In 2016 the New York Theatre Workshop on East 4th St. presented it in a thrilling, but short-lived, production directed by Rachel Chavkin (who helped develop it).  When I ran into Anais in January, 2018, she vowed, paraphrasing Martin Luther King, that “the arc of Hadestown is long, but it bends toward Broadway.” Now, following productions in Edmonton and London, she’s achieved her long-awaited goal at the Walter Kerr Theatre, and though the emphasis has changed, once again it’s thrilling.

The downtown production, presented in the round, was very intimate and immersive, a Chavkin trademark. The set was dominated by a gnarly oak tree, with the cast moving in and out of the audience. Now, it’s on a proscenium stage with a New Orleans-style balcony, and Chavkin uses the resources of Broadway to create advanced stagecraft. There are multiple turntables, like the ones employed by Hamilton, and a hydraulic lift through the stage to convey descent into the underworld.

Only two actors have made the move from Off-Broadway to Broadway: Amber Gray as Persephone, the exuberant goddess of springtime half the year and the queen of the underworld the other half, and Patrick Page as Hades. The star of Spider-Man: Turn Off the Dark and How the Grinch Stole Christmas, among other credits, Page lent some serious star power to the downtown production.  With an impossibly deep voice, he’s more sinister than ever as the king of the underworld, and it’s hard to imagine anyone else in the role.

Reeve Carney, who was Peter Parker/Spider-Man in that same Broadway production as Page, has inherited the role of Orpheus with ingenuousness and a gorgeous, gentle voice. Eva Noblezada is the new Eurydice, somewhat earthier, but a strong actor and singer. The key role of Hermes the messenger and narrator has changed the most. Where Chris Sullivan’s portrayal downtown was muscular, the Broadway legend Andre DeShields (The Wiz, Ain’t Misbehavin’, The Full Monty) plays him with grace and gravitas.

Beyond Chavkin’s direction, the rest of the creative team (set designer Rachel Hauck, costume designer Michael Krass, lighting designer Bradley King, choreographer David Neumann) has added depth to the production. The three Fates still move through the action as a knowing, though somewhat slicker, Greek chorus, while the five dancers of the “Workers Chorus” evoke WPA posters in their movement. My only quibble is that the fateful journey of Orpheus and Eurydice back toward earth from the underworld seems a bit long.

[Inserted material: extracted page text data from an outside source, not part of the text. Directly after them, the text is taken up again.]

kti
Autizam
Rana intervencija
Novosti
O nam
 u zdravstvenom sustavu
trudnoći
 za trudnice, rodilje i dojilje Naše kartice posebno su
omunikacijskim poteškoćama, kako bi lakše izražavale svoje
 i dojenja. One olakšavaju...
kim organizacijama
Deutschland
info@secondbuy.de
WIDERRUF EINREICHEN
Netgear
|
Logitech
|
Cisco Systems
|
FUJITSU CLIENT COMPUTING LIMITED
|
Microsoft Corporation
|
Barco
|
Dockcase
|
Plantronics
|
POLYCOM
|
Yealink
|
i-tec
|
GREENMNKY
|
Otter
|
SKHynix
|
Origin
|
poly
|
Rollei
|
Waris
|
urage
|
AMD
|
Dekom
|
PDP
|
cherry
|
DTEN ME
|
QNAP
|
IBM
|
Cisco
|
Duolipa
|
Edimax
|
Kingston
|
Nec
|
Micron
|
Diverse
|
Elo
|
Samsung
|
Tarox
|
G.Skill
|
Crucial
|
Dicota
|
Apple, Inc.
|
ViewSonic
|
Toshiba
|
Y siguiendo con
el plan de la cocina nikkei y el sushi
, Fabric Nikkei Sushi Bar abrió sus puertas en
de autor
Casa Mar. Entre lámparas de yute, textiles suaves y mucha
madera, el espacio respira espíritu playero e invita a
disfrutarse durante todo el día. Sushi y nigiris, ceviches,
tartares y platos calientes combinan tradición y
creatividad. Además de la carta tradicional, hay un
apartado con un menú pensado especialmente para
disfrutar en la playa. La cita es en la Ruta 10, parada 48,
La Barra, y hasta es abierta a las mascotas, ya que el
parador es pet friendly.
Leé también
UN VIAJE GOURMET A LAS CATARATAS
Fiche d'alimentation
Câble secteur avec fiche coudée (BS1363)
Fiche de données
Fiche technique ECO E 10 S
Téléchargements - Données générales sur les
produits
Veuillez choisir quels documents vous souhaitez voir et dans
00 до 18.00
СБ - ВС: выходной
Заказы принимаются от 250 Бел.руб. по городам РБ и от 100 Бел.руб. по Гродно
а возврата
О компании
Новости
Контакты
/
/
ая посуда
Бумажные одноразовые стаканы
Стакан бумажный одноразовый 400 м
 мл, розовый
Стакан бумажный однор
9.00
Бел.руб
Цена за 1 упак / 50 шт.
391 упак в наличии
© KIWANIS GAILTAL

Hadestown is a true folk opera, in that Mitchell comes from the folk world, and the piece is virtually sung-through (with some rhyming, spoken recitatives). But there is a rich variety in the music, from delicate melodies to driving gospel – all enhanced by the seven-piece onstage orchestra, led by Liam Robinson (with particular kudos to Brian Drye for his trombone solos). There is at least one new song, “A Gathering Storm,” which reinforces the timely theme of climate change, as verdant springtime turns to barren winter. Even more resonant, of course, is “Why We Build the Wall,” written all those years before Trump entered the political scene. (“The wall keeps out the enemy/And we build the wall to keep us free.”)

I believe in the power of music to heal and to liberate. In this telling of the myth, it can spare  Orpheus from the wrath of Hades, even if it can’t save him and Eurydice from their fate.  The gift of Orpheus, Hermes declares, is “He could make you see how the world could be/In spite of the way it is.” Perhaps that idealism is one reason the surprisingly young audience was so enthusiastic. It’s a tragedy, Hermes reminds us. There’s value “To know how it ends/And still begin/To sing it again/As if it might turn out this time.”

Thank you, Anais and Rachel, for nurturing and refining your vision for all these years.  You stir our souls and dare us to hope through our dark days.  That’s the power of myth.